Opinião do Estadão
Quem conhece sua história não foi surpreendido pela notícia da nova prisão do líder sem-terra José Rainha, em operação deflagrada pela Polícia Federal para deter também outros nove suspeitos de integrar uma quadrilha formada para desviar dinheiro público. Rainha é velho conhecido da Polícia, e ele mesmo conhece bem diferentes estabelecimentos prisionais, pois os tem visitado com certa regularidade há muito tempo. O que causou estranheza nesse episódio foi a crítica de um ministro de Estado - no caso, o ministro-chefe da Secretaria-Geral da Presidência da República, Gilberto Carvalho - à ação policial, por considerar que ela "tumultua" o processo da reforma agrária.
O retorno de Rainha à prisão é consequência da Operação Desfalque, conduzida pela Polícia Federal para apurar o desvio de recursos do governo destinados a assentamentos na região do Pontal do Paranapanema, no oeste do Estado de São Paulo, área em que o detido atua. Expulso do Movimento dos Trabalhadores Rurais Sem-Terra (MST), Rainha está à frente do que ele denominou MST de Base.
A investigação começou a partir de relatos dos próprios assentados do Pontal do Paranapanema, que, em depoimentos à Polícia Federal e ao Ministério Público, disseram não aguentar mais "ser espoliados e controlados pela organização criminosa", liderada por Rainha, como afirma a denúncia. Em abril, a Justiça Federal aceitou denúncia do Ministério Público contra ele e outras pessoas, por desvio de dinheiro que era repassado pelo Instituto Nacional de Colonização e Reforma Agrária (Incra) para as entidades criadas pelos assentados.
O que há de novo nessa prisão temporária de Rainha é o motivo. Esta é a primeira vez que ele é suspeito de desvio de dinheiro público.
Rainha já foi acusado de outros crimes. Em 1997, por exemplo, foi a julgamento pela participação no assassinato de um fazendeiro e de um policial militar em Pedro Canário, no Espírito Santo. Condenado a 26 anos de prisão, recorreu e foi absolvido. Em 2002, foi preso em flagrante por porte ilegal de arma no município de Euclides da Cunha, no Pontal do Paranapanema. Nos anos seguintes, até 2006, foi preso mais três vezes no Pontal, sob acusações variadas, como formação de quadrilha, incitação à violência, incêndio e furto.
É surpreendente que, tendo Rainha essa folha corrida, o ministro Gilberto Carvalho tenha se declarado "extremamente preocupado" com a prisão, que, no seu entender, tumultua o processo de reforma agrária e o relacionamento do governo com os movimentos sociais. Em nota divulgada após a publicação dessas declarações, Carvalho esclareceu que "em nenhum momento pretendi imiscuir-me no processo de investigação que levou às prisões" e observou que a lei assegura aos acusados o direito de defesa "e os preserva de condenações açodadas, antes do devido processo legal".

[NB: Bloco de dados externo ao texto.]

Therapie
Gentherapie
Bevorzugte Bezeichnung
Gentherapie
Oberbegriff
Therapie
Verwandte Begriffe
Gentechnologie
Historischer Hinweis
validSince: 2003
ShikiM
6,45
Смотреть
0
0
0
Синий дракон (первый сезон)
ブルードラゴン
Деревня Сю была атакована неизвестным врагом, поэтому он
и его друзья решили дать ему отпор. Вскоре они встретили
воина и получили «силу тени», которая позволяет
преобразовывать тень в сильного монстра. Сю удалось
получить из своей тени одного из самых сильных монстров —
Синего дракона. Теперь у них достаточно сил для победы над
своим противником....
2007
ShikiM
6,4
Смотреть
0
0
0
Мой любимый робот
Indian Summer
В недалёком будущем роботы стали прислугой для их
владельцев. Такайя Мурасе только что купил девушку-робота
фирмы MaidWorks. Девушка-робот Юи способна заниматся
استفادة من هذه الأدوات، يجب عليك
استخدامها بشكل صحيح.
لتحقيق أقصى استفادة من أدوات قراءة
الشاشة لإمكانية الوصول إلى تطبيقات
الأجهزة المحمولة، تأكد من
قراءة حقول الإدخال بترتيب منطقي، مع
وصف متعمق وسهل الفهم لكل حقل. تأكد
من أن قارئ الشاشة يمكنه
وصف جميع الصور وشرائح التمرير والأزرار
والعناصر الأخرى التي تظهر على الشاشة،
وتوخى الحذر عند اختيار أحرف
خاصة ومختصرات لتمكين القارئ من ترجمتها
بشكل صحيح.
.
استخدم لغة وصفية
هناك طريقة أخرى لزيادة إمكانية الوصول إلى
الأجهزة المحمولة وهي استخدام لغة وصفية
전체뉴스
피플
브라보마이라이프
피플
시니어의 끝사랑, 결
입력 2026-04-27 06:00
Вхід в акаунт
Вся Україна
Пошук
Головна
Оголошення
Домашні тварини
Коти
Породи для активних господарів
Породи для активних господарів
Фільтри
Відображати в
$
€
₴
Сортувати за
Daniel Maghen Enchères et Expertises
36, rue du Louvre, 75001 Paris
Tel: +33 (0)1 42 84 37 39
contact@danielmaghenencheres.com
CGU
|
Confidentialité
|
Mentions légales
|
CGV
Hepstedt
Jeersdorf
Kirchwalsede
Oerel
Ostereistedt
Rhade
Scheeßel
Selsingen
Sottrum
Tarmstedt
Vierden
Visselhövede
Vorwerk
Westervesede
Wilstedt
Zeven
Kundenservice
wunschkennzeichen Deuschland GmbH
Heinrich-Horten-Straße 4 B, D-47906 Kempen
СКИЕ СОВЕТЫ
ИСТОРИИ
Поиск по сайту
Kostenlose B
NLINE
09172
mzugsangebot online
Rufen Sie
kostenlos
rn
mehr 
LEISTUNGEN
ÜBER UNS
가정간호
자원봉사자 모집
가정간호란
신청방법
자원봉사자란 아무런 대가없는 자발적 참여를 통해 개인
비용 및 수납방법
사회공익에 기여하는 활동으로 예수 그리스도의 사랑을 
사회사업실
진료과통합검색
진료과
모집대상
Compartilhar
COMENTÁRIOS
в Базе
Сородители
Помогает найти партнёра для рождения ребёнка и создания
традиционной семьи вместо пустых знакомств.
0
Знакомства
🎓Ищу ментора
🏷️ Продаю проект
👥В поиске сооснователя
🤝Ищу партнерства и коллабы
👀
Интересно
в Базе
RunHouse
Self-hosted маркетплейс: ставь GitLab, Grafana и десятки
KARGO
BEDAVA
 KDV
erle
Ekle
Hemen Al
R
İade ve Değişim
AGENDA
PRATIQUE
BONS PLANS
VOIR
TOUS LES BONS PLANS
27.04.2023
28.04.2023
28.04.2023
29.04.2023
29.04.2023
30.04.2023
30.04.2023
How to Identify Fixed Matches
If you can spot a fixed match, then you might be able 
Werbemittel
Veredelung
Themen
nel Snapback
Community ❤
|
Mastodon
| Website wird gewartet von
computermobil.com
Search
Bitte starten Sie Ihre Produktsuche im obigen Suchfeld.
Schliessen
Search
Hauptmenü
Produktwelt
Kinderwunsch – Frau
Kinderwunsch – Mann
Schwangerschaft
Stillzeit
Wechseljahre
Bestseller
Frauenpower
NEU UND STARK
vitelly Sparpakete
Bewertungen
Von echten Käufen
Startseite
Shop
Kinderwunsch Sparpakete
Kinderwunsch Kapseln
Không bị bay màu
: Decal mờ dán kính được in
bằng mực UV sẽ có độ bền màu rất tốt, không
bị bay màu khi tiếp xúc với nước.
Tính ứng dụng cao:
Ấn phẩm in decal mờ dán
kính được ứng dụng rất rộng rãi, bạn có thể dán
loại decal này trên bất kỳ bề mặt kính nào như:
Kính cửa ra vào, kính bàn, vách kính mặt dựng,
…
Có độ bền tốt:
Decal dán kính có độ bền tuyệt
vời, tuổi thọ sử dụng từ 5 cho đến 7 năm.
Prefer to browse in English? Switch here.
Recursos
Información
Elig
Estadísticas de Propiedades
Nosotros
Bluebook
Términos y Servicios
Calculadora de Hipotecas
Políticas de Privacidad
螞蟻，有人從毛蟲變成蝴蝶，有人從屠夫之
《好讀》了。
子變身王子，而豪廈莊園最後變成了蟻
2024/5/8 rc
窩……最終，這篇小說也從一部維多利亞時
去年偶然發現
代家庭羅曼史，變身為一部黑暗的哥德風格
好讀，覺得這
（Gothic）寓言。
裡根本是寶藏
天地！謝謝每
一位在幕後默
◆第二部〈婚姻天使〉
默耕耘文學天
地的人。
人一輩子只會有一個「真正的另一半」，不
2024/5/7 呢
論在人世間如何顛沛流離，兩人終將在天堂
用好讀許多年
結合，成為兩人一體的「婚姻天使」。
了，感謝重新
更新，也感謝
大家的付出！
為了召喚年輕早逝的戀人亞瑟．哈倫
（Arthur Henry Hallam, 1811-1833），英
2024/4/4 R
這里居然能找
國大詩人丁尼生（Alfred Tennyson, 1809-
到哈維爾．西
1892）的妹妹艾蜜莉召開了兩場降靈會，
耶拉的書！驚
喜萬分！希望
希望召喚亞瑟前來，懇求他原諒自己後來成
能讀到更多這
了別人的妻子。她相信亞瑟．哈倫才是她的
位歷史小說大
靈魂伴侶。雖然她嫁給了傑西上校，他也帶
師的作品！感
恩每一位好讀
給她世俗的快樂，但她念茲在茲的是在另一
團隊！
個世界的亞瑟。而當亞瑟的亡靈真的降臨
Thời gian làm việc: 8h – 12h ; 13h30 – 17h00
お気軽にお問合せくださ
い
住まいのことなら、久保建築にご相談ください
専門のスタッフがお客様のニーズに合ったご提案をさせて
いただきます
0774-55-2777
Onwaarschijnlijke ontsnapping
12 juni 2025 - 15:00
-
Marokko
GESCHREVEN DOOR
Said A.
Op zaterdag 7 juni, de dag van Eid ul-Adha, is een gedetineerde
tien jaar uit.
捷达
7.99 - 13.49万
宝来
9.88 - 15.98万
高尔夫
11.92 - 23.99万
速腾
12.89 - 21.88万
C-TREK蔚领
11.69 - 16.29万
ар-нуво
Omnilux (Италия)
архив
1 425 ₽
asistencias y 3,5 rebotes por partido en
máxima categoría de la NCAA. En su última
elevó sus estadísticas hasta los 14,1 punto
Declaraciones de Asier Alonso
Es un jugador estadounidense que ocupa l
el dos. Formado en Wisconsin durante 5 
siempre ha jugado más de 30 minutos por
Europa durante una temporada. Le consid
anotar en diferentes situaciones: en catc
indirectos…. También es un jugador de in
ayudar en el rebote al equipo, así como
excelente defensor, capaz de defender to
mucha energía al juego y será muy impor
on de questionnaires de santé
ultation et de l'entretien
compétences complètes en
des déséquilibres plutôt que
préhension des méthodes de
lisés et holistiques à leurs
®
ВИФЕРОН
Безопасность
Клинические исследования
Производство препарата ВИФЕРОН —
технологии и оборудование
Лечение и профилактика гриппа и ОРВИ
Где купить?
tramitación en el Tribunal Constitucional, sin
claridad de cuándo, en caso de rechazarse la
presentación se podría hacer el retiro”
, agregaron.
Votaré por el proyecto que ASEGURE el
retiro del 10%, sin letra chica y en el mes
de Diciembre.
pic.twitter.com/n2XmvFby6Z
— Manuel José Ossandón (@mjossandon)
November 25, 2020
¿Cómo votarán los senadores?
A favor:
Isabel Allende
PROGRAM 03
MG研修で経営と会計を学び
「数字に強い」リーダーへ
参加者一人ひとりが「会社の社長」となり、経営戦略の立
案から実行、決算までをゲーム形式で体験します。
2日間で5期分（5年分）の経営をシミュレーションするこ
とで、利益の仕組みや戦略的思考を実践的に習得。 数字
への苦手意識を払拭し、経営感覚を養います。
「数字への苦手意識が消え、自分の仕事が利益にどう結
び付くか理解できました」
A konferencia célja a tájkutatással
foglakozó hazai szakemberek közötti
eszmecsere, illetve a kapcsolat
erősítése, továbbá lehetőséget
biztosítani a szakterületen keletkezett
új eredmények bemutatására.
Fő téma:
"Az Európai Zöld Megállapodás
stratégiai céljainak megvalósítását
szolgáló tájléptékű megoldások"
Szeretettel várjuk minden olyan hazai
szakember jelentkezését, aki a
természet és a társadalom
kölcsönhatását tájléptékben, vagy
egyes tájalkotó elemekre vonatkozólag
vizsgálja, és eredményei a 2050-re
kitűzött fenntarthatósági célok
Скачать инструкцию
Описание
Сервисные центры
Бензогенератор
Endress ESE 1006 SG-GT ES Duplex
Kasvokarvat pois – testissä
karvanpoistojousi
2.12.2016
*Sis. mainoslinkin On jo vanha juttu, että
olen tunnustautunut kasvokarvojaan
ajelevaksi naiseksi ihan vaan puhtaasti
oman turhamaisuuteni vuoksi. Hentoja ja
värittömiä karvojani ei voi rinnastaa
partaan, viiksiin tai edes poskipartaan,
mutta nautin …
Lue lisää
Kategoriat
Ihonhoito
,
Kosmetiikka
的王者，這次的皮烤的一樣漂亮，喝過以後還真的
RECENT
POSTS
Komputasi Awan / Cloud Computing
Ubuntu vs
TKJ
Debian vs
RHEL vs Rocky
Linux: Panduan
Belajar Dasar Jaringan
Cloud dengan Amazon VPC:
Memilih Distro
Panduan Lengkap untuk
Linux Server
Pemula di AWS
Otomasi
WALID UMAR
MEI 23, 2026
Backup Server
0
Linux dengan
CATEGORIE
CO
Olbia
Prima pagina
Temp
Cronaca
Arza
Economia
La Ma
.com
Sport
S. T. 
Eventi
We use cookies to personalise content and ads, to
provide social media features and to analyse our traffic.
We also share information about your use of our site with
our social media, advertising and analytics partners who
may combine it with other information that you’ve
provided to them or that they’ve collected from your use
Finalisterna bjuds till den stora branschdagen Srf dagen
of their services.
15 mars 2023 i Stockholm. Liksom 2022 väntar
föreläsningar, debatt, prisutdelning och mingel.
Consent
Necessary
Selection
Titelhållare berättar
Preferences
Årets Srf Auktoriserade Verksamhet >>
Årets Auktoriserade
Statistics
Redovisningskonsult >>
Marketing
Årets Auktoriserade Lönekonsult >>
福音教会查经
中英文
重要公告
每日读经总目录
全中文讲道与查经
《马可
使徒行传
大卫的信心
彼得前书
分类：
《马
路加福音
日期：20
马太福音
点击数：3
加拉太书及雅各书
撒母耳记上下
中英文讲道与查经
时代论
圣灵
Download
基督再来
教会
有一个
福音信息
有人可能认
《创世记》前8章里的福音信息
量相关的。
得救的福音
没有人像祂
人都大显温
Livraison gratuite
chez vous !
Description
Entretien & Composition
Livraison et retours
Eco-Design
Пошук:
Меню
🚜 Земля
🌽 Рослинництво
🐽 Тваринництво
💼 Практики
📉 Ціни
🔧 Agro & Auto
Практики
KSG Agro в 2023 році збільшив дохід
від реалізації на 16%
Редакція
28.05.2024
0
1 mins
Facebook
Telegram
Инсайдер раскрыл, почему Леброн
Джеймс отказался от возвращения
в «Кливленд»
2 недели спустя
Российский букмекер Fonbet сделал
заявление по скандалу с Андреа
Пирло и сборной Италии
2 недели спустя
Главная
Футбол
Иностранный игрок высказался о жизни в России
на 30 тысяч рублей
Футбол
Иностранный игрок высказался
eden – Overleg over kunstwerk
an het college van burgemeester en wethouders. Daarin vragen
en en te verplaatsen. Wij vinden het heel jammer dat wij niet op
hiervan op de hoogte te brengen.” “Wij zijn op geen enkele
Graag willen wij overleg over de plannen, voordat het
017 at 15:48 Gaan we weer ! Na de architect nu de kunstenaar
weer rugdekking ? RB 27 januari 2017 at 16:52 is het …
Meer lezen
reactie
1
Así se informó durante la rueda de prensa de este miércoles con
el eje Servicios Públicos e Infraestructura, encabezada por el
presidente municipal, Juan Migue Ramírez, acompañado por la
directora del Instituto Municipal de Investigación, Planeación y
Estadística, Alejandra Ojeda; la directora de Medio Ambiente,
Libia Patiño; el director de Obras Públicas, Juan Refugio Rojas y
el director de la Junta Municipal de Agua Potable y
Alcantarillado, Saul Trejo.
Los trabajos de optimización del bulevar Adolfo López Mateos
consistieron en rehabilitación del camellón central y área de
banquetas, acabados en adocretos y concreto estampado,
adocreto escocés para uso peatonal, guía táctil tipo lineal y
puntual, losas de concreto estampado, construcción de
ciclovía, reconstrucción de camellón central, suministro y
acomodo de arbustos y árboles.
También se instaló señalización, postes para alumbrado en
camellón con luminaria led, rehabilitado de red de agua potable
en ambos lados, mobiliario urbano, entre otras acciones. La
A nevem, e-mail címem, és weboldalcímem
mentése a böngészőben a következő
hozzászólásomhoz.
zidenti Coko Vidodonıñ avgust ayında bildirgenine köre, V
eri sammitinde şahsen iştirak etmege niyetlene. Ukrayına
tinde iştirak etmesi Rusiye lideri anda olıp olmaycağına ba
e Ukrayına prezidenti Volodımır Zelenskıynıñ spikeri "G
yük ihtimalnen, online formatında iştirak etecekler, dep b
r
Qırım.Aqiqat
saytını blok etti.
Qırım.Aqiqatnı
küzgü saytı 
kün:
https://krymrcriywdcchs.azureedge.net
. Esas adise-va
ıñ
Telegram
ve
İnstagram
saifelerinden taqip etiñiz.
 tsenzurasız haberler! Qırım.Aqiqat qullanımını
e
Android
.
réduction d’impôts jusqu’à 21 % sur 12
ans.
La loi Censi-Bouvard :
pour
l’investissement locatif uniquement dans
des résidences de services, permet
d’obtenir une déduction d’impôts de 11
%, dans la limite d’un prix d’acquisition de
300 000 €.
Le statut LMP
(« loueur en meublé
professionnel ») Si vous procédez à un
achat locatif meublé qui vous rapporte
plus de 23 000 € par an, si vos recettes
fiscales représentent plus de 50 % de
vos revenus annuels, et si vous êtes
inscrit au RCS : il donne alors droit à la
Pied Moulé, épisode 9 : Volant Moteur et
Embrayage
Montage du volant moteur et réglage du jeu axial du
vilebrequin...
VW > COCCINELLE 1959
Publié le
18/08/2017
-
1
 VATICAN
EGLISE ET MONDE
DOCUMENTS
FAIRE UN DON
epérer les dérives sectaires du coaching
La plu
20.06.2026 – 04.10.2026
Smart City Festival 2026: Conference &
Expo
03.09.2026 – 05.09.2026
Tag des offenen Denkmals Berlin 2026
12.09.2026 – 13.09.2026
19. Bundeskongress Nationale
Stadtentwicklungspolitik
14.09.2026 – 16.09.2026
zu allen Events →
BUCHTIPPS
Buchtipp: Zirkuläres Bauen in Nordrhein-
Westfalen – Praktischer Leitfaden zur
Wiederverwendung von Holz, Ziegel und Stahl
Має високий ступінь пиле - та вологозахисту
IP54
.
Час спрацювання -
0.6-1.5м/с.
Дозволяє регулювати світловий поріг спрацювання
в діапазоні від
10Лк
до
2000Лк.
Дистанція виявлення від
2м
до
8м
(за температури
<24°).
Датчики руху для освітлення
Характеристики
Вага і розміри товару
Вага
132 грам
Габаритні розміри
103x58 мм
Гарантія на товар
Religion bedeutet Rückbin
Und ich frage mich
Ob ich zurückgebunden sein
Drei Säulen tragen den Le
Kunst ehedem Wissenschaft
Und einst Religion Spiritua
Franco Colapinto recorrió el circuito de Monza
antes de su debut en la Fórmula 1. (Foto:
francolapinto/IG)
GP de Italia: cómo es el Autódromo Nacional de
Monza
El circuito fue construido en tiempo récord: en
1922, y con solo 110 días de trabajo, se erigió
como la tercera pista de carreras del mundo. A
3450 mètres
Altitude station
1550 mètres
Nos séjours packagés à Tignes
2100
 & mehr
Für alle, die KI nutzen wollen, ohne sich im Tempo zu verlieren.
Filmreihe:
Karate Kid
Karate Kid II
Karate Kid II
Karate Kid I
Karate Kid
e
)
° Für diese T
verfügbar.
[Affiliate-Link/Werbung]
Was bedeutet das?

É uma observação desnecessária, pois não houve nem há nenhuma indicação de que, no caso da nova prisão de José Rainha, seus direitos não estejam sendo assegurados.
Com suas declarações, Carvalho não deixa nenhuma dúvida de que, também no que se refere a Rainha, sua posição é idêntica à de seu chefe Luiz Inácio Lula da Silva.
Em 2005, em pleno exercício de seu primeiro mandato presidencial, Lula fez uma clara homenagem a José Rainha, a quem trata familiarmente por Zé, mesmo tendo o líder rural já sido acusado, julgado, condenado e depois inocentado por participação em assassinatos e preso outras vezes sob diferentes acusações.
Para Lula, Rainha "é perseguido, de vez em quando preso", mas, acima de tudo, é "companheiro de primeira hora", "companheiro que conheço há muitos anos, há muitos e muitos anos". Na ocasião, Lula disse que, "quando eu deixar de ser presidente, muitos que hoje são meus companheiros não serão mais, mas você (dirigindo-se a Rainha) continuará sendo meu companheiro".
Além dos riscos à segurança pública que o levaram à prisão em outras ocasiões, agora o "companheiro" Rainha é preso por representar risco às finanças públicas.